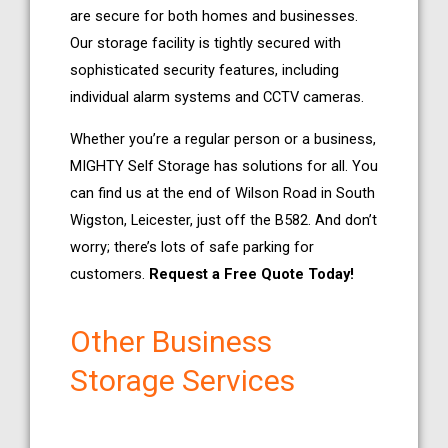
are secure for both homes and businesses.
Our storage facility is tightly secured with
sophisticated security features, including
individual alarm systems and CCTV cameras.
Whether you’re a regular person or a business,
MIGHTY Self Storage has solutions for all. You
can find us at the end of Wilson Road in South
Wigston, Leicester, just off the B582. And don’t
worry; there’s lots of safe parking for
customers.
Request a Free Quote Today!
Other Business
Storage Services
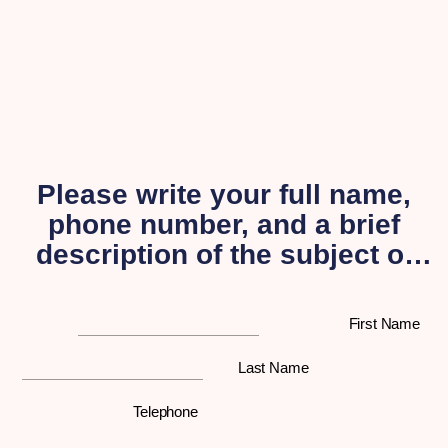
Please write your full name,
phone number, and a brief
description of the subject of
your inquiry, and a
representative from our
First Name
organization will get back to
you as soon as possible.
Last Name
Telephone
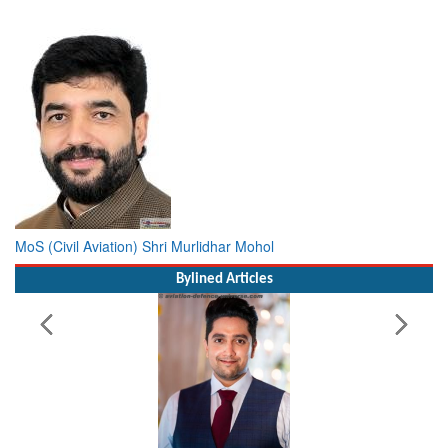
MoS (Civil Aviation) Shri Murlidhar Mohol
Bylined Articles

____________________

Please arrange the stretch from the line containing "Please write your" through the end of the listing above as a JSON list of strings, one string per line, with blank lines and the pictures left out.

[
  "Please write your full name,",
  "phone number, and a brief",
  "description of the subject of",
  "your inquiry, and a",
  "representative from our",
  "First Name",
  "organization will get back to",
  "you as soon as possible.",
  "Last Name",
  "Telephone",
  "MoS (Civil Aviation) Shri Murlidhar Mohol",
  "Bylined Articles"
]